▶ **УСЛОВИЯ ЗАДАНИЙ**
• A. Перепишите из текста об отце фрагмент между «Об отце мне» и «Мёллер из Гамбурга.» включительно.
• B. Ответьте на вопросы по тексту об отце:
(i) У кого вырос рассказчик?
(ii) Сколько лет было рассказчику, когда он осмелился обратиться к матери?
(iii) Какое имя стояло на записке, присланной матерью?
• C. Какие родственники рассказчика упоминаются в тексте об отце? Перечислите всех.

Об отце мне не рассказывали ни мать, ни дед, у которого я вырос. Само собой разумеется, что я не спрашивал о нем. А так как он, очевидно, ничего не хотел обо мне знать, я и в дальнейшем не считал возможным разыскивать отцовские следы. Лишь после второй войны (так у автора. — Прим. ред.), когда мне уже было за тридцать и я думал, что для репатриации понадобятся точные данные о родителях, я осмелился обратиться к матери (осторожно спросив ее об этом в письме). Она тотчас же прислала записку, на которой стояло имя отца: Йон Мёллер из Гамбурга.

▶ **ВЫДЕРЖКИ ИЗ ЗАПИСЕЙ**
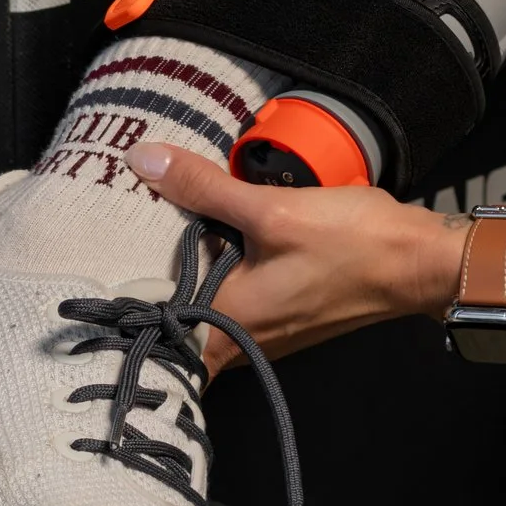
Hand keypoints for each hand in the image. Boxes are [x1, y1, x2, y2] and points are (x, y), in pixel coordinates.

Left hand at [129, 143, 461, 365]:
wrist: (418, 262)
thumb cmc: (352, 244)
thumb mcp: (272, 208)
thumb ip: (203, 187)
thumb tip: (143, 160)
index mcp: (229, 326)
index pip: (154, 346)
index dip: (117, 328)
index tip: (87, 294)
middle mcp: (241, 342)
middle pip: (173, 329)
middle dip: (144, 295)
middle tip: (106, 254)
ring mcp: (263, 334)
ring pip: (202, 315)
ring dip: (181, 284)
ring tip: (145, 240)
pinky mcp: (282, 316)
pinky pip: (230, 302)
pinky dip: (213, 277)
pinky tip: (206, 239)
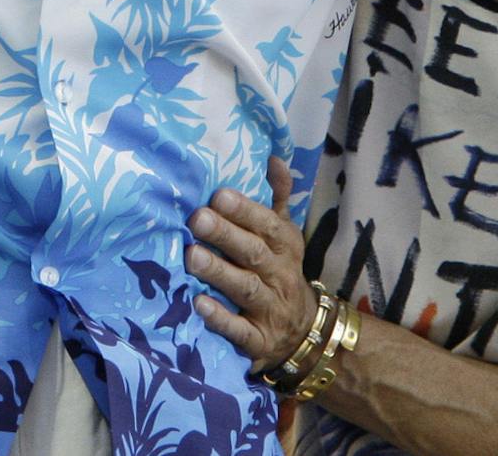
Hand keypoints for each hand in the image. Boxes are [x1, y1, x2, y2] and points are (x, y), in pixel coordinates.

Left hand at [186, 156, 313, 373]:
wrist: (306, 333)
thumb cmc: (280, 270)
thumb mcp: (285, 234)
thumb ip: (277, 198)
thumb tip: (273, 157)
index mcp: (285, 246)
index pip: (267, 225)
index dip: (245, 211)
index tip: (219, 195)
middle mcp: (279, 275)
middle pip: (254, 253)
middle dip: (226, 235)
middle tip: (197, 219)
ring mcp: (270, 308)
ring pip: (246, 288)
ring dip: (219, 272)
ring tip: (191, 256)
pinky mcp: (259, 340)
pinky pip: (240, 330)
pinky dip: (221, 318)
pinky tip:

▶ **ОТВЕТЫ К ЗАДАНИЯМ**
• A.
Об отце мне не рассказывали ни мать, ни дед, у которого я вырос. Само собой разумеется, что я не спрашивал о нем. А так как он, очевидно, ничего не хотел обо мне знать, я и в дальнейшем не считал возможным разыскивать отцовские следы. Лишь после второй войны (так у автора. — Прим. ред.), когда мне уже было за тридцать и я думал, что для репатриации понадобятся точные данные о родителях, я осмелился обратиться к матери (осторожно спросив ее об этом в письме). Она тотчас же прислала записку, на которой стояло имя отца: Йон Мёллер из Гамбурга.

• B.
(i) У деда.
(ii) За тридцать.
(iii) Йон Мёллер из Гамбурга.

• C. Отец, мать, дед.